Neil Patrick Harris: “I always operate with a fair amount of self-loathing when I’m performing”


It might be hard to believe, but when Neil Patrick Harris takes the stage in Hedwig and the Angry Inch in the spring it will be the first time in nearly a decade that Harris has been in a Broadway musical. Sure, in the meantime we’ve seen Harris sing, dance, host the Tonys (four times) and direct the Off-Broadway play Nothing to Hide, but Harris hasn’t been in a Broadway musical since Assassins had a brief run in 2004.

Yet as he tells The New York Times, performing as the titular transgender woman from East Berlin in the Broadway debut of the 1998 Off-Broadway hit is the exact opposite of taking it easy.

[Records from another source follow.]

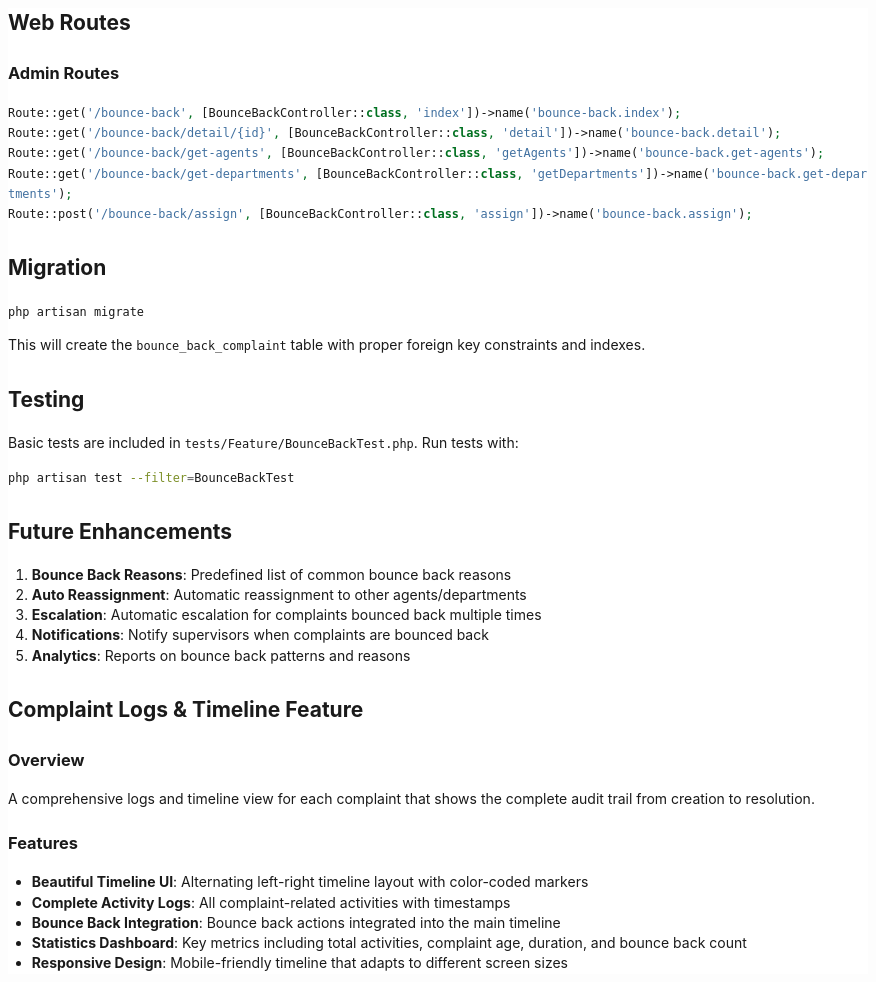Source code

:## Web Routes

### Admin Routes
```php
Route::get('/bounce-back', [BounceBackController::class, 'index'])->name('bounce-back.index');
Route::get('/bounce-back/detail/{id}', [BounceBackController::class, 'detail'])->name('bounce-back.detail');
Route::get('/bounce-back/get-agents', [BounceBackController::class, 'getAgents'])->name('bounce-back.get-agents');
Route::get('/bounce-back/get-departments', [BounceBackController::class, 'getDepartments'])->name('bounce-back.get-departments');
Route::post('/bounce-back/assign', [BounceBackController::class, 'assign'])->name('bounce-back.assign');
```

## Migration

```bash
php artisan migrate
```

This will create the `bounce_back_complaint` table with proper foreign key constraints and indexes.

## Testing

Basic tests are included in `tests/Feature/BounceBackTest.php`. Run tests with:

```bash
php artisan test --filter=BounceBackTest
```

## Future Enhancements

1. **Bounce Back Reasons**: Predefined list of common bounce back reasons
2. **Auto Reassignment**: Automatic reassignment to other agents/departments
3. **Escalation**: Automatic escalation for complaints bounced back multiple times
4. **Notifications**: Notify supervisors when complaints are bounced back
5. **Analytics**: Reports on bounce back patterns and reasons

## Complaint Logs & Timeline Feature

### Overview
A comprehensive logs and timeline view for each complaint that shows the complete audit trail from creation to resolution.

### Features
- **Beautiful Timeline UI**: Alternating left-right timeline layout with color-coded markers
- **Complete Activity Logs**: All complaint-related activities with timestamps
- **Bounce Back Integration**: Bounce back actions integrated into the main timeline
- **Statistics Dashboard**: Key metrics including total activities, complaint age, duration, and bounce back count
- **Responsive Design**: Mobile-friendly timeline that adapts to different screen sizes
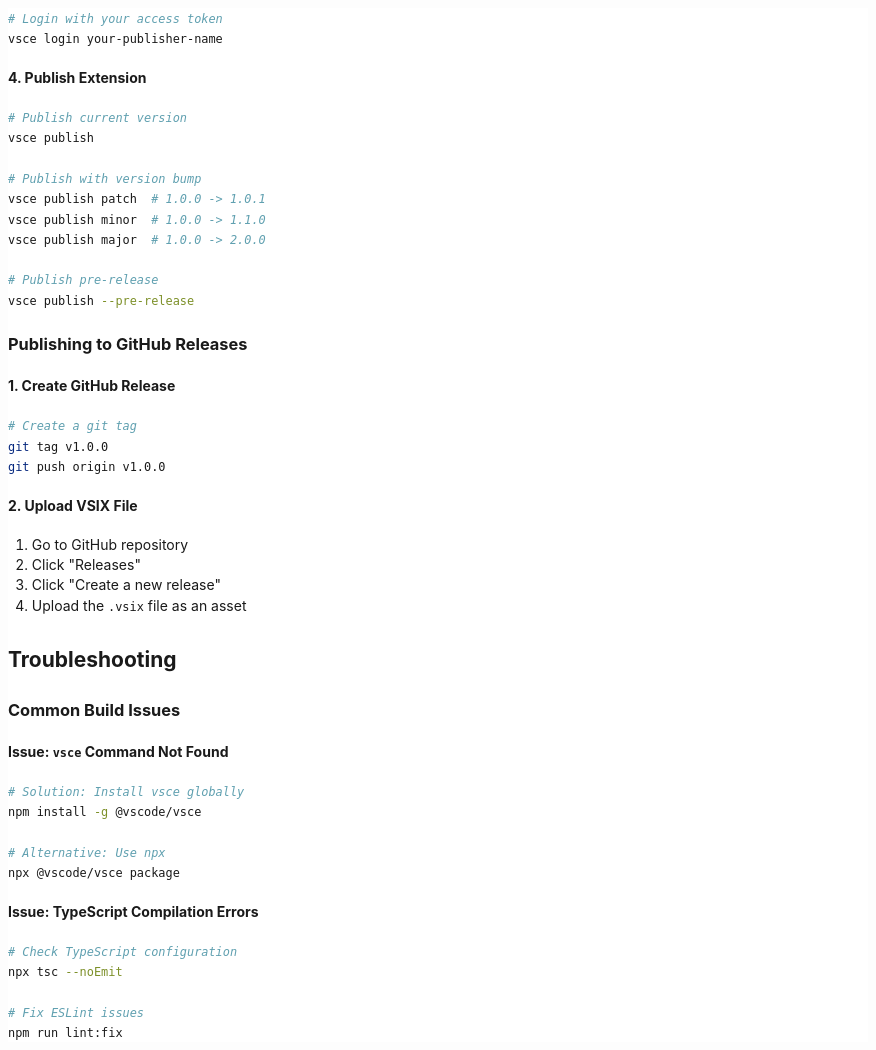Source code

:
 ```bash
# Login with your access token
vsce login your-publisher-name
```

#### 4. Publish Extension

```bash
# Publish current version
vsce publish

# Publish with version bump
vsce publish patch  # 1.0.0 -> 1.0.1
vsce publish minor  # 1.0.0 -> 1.1.0
vsce publish major  # 1.0.0 -> 2.0.0

# Publish pre-release
vsce publish --pre-release
```

### Publishing to GitHub Releases

#### 1. Create GitHub Release

```bash
# Create a git tag
git tag v1.0.0
git push origin v1.0.0
```

#### 2. Upload VSIX File

1. Go to GitHub repository
2. Click "Releases"
3. Click "Create a new release"
4. Upload the `.vsix` file as an asset

## Troubleshooting

### Common Build Issues

#### Issue: `vsce` Command Not Found

```bash
# Solution: Install vsce globally
npm install -g @vscode/vsce

# Alternative: Use npx
npx @vscode/vsce package
```

#### Issue: TypeScript Compilation Errors

```bash
# Check TypeScript configuration
npx tsc --noEmit

# Fix ESLint issues
npm run lint:fix
```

One of the ways Harris is preparing for the role is by over-doing it in his personal life. While most actors might choose to rest before during a lengthy run on Broadway, Harris hopes that by running himself a little ragged he will give his on-stage performance, “a sense of desperation that helps me be on point more often,” though he adds, “My therapist doesn’t think that’s the best way to process all of this.”The schedule is quite daunting for Harris — he will perform the 100 minute musical seven times a week, including twice in quick succession on Saturdays (a 7 PM performance and a 10 PM performance), and without having an understudy in case it gets too much for him. Even if it does get too much, Harris suggests, “I’m trying inappropriate things that might hurt my voice, to see what I can do.”

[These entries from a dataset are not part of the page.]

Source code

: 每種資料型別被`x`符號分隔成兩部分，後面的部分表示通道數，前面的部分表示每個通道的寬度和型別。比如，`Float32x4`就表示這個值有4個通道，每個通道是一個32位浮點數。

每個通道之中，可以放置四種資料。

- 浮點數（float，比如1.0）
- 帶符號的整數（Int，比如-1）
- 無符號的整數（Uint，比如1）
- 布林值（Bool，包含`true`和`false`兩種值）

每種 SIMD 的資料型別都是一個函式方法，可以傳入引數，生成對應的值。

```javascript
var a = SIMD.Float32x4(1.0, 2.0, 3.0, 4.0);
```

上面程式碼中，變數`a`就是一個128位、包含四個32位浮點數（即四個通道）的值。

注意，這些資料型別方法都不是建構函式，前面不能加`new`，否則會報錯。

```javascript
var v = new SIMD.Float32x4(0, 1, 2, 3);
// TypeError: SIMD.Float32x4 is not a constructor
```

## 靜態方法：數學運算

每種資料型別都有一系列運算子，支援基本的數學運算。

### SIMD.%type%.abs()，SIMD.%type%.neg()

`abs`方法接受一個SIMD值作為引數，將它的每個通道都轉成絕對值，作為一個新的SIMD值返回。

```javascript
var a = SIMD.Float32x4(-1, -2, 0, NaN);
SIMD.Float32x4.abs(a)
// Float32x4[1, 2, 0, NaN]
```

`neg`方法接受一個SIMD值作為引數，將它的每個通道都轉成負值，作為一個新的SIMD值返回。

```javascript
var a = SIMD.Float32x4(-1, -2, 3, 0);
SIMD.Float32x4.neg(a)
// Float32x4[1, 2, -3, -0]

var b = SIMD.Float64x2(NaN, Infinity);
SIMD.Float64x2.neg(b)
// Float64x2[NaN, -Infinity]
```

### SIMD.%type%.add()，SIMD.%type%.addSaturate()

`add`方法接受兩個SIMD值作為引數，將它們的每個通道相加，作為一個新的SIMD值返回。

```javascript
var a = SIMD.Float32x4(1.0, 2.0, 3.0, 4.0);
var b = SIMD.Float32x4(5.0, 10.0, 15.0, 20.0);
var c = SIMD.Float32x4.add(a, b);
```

Still, one can’t blame Harris for making the most of his current popularity. After starring as a brilliant teenage doctor on Doogie Howser, M.D. from 1989 to 1993, Harris struggled a bit to find substantial roles. While he always was working, most of the roles he had weren’t high profile. But after a hilarious turn playing a fictional version of himself in Harold & Kumar Go to White Castle and landing the role of Barney Stinson on the television sitcom How I Met Your Mother, Harris hasn’t stopped working since. Still, when he reflects on the lean times he admits, “Skipping college wasn’t the right decision, at the end of the day. But it was a weird time. I was a little anxious to show I wasn’t a one-trick pony — that I wouldn’t do one series and then never work again. I was auditioning a lot but wasn’t getting many jobs. I was just recognized as Doogie for a while.”

Despite his recent success Harris confesses that his Hedwig role is a little daunting, particularly when it comes to singing like a rock star. He explains, “I always operate with a fair amount of self-loathing when I’m performing. The minute I think, ‘You’re killing, Neil, you are aces,’ it’s when I misspeak or stammer or get something wrong. And look, I don’t have the rock ’n’ roll scream. I’ll have to mark that out vocally. If I go crazy and start screaming, I’ll blow my voice.”

But after Hedwig he intends to slow down somewhat — especially if he manages to land a role in a very successful movie. He points out, “If either of my next movies is financially successful, it puts you on a markedly shorter list for other larger-scale movies. So I want to wait and see, and maybe not be so voracious. A busy week like this isn’t my favorite speed, you know. One of my New Year’s resolutions was contemplation. I wanted to spend a little more time thinking about what I’d just done, and not being so mindful about what I will be doing. I’ve spent years looking ahead, overly conscious of needing people to approve of me in order to feel that I succeeded. Hedwig feels that way about herself, too. And like her, I’m anxious, but my fearless quotient is higher than it’s ever been.”